L'étude a été élaborée à partir de données secondaires provenant de revues journalistiques et d'ouvrages. L'analyse des précédents chercheurs a été utilisée pour enrichir le contenu de l'étude. Cet article est important parce qu'il rompt avec l'explication simpliste du terrorisme en RCA en tant que simple phénomène religieux et idéologique. Il s'interroge sur la manière dont une population appauvrie peut posséder les capacités nécessaires au terrorisme et contribue à l'argument d’un terrorisme qui serait parrainé par l'État.
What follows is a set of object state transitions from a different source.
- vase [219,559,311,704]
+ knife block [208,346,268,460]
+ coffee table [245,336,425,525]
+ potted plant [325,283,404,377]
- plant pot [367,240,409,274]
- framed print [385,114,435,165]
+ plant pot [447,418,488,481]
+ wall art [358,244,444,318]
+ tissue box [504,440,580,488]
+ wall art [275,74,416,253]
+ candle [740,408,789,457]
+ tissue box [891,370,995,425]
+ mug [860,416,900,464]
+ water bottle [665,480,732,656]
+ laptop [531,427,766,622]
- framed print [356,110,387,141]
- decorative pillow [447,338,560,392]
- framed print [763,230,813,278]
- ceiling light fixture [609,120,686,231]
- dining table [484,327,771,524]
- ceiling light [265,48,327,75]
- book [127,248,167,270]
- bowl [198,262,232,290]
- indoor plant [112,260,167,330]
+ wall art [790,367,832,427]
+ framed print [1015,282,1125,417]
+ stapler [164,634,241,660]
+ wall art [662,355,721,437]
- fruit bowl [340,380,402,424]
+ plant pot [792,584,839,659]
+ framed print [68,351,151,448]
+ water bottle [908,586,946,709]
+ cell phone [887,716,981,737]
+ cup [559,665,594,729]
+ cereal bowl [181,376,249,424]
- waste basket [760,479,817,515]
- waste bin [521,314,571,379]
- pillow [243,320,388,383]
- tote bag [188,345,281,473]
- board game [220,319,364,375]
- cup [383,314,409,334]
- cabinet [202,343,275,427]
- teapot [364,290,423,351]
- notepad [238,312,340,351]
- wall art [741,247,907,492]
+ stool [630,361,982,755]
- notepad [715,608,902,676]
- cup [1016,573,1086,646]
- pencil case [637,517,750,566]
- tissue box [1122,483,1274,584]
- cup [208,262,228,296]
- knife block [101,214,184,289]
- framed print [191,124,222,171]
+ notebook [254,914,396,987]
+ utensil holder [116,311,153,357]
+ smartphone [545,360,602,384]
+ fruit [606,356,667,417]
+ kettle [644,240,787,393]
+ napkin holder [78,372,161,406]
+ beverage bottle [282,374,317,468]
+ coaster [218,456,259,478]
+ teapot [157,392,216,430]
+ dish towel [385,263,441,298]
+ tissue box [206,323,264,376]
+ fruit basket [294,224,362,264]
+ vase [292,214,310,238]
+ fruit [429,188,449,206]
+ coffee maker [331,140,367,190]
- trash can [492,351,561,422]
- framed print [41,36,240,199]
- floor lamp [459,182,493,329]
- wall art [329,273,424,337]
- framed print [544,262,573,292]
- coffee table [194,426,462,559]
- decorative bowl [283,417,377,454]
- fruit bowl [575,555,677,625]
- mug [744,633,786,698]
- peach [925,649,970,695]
Le document soutient que les insuffisances des institutions de l'État, une économie médiocre et un dispositif de sécurité en déroute permettent à une population appauvrie d'utiliser le terrorisme pour exiger la responsabilité politique du gouvernement et un changement. L'argumentation du document est structurée en deux parties. La première partie donne une vue d'ensemble de la RCA, clarifie et analyse les concepts de terrorisme, de fragilité de l'État et d'anormalité, et la deuxième partie s’interesse aux liens entre le terrorisme, la fragilité de l'État et l'anormalité en RCA, avant de conclure.
Clarification conceptuelle du terrorisme
Il n'existe pas de définition précise pour le concept de terrorisme. L'utilisation variable du concept par les universitaires, les décideurs politiques et les experts dans le but de créer l'effet politique désiré, la tentative de déterminer ce qui correspond ou non au terrorisme et les efforts pour distinguer le terrorisme d'autres formes de violence politique rendent le concept difficile à définir (Shimid, 1998, Weinberg et al., Citation 2004). En tant que « concept » contesté, le terrorisme a fait l'objet de diverses définitions. Lacqueur (Citation 1999) a soutenu qu'il y a eu une transformation radicale, voire une révolution dans le caractère du terrorisme. Le nouveau terroriste représente une menace très différente et potentiellement beaucoup plus mortelle que les groupes terroristes traditionnels bien connus (Hoffman, Citation 1999). Le terrorisme consiste à manipuler la peur pour atteindre des objectifs précis. Traditionnellement, les terroristes visent l'assassinat de grandes figures politiques pour déclencher des réactions massives, comme l'assassinat de l'archiduc Ferdinand.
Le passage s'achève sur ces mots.